Organic-inorganic reactions during progressive burial: key to porosity and permeability enhancement and preservation

Abstract
The development of porosity and permeability enhancement and preservation or both in many sandstones is a function of aluminosilicate or carbonate mineral stability. The dissolution of aluminosilicate minerals and subsequent porosity and permeability enhancement is a problem of aluminium mobility. Our experimental data demonstrate that it is possible to increase the mobility of aluminium significantly and to transport it as an organic complex in organic acid solutions. These organic acids, primarily carboxylic and phenolic acids, also have the ability to dissolve carbonate grains and cements. W. W. Carothers & Y. K. Kharaka ( G. cosmochim. Acta 44, 323—332 (1980)) have shown that concentrations of carboxylic acid anions range up to 5000/10 6 (by mass) over a temperature range of 80-100 °C in some oil-field formation waters.
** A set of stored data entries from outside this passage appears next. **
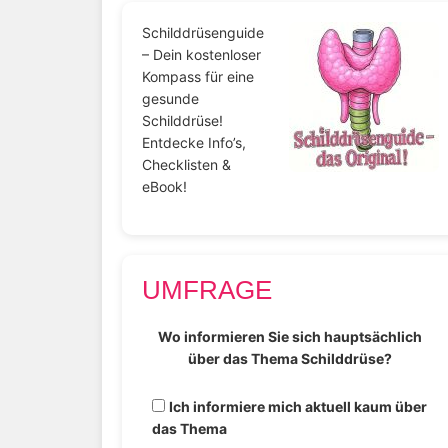
Schilddrüsenguide
– Dein kostenloser
Kompass für eine
gesunde
Schilddrüse!
Entdecke Info’s,
Checklisten &
eBook!
UMFRAGE
Wo informieren Sie sich hauptsächlich
über das Thema Schilddrüse?
Ich informiere mich aktuell kaum über
das Thema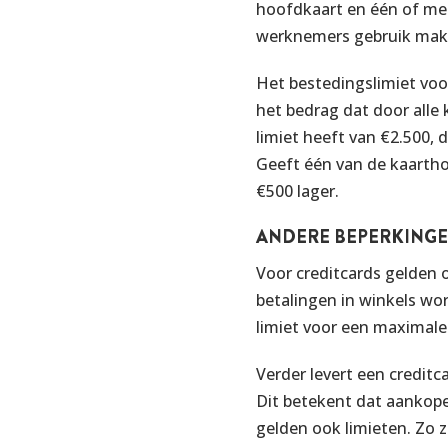
hoofdkaart en één of me
werknemers gebruik make
Het bestedingslimiet voo
het bedrag dat door all
limiet heeft van €2.500,
Geeft één van de kaarthou
€500 lager.
ANDERE BEPERKING
Voor creditcards gelden 
betalingen in winkels wo
limiet voor een maximal
Verder levert een creditc
Dit betekent dat aankope
gelden ook limieten. Zo 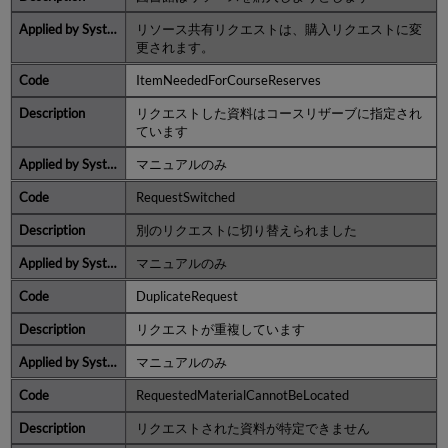
リソース共有リクエストは、購入リクエストに変
更されます。
ItemNeededForCourseReserves
リクエストした資料はコースリザーブに指定され
ています
マニュアルのみ
RequestSwitched
別のリクエストに切り替えられました
マニュアルのみ
DuplicateRequest
リクエストが重複しています
マニュアルのみ
RequestedMaterialCannotBeLocated
リクエストされた資料が特定できません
Our experiments show that acetic acid solutions at the same concentration and over the same temperature range can increase the solubility of aluminium by one order of magnitude, whereas oxalic acid solutions increase the solubility by three orders of magnitude. Phenols such as hydroquinone and catechol are almost as effective as oxalate. The textural relations observed in the experiments are identical to those in sandstones containing porosity enhancement as a result of aluminosilicate dissolution. A natural consequence of the burial of sedimentary prisms is the maturation of organic material. Nuclear magnetic resonance (n.m.r.) studies have shown that carbonyl and phenol groups are removed from the kerogen molecule before the generation of hydrocarbons. Thermal degradation or the action of mineral oxidants, or both (the reduction of Fe 3+ released from clay diagenesis and the reduction of polysulphides are two examples) may be the mechanisms by which the peripheral groups containing the phenols and carboxylic acids are released from the kerogen molecule. The experiments suggest that the enhancement of porosity in a sandstone as the result of aluminosilicate or carbonate dissolution is the natural consequence of the interaction of organic and inorganic reactions during progressive diagenesis. Because of the time and temperature dependence of these reactions, the actual reaction sequences will be sensitive to the thermal and stratigraphic history of the source reservoir sediments.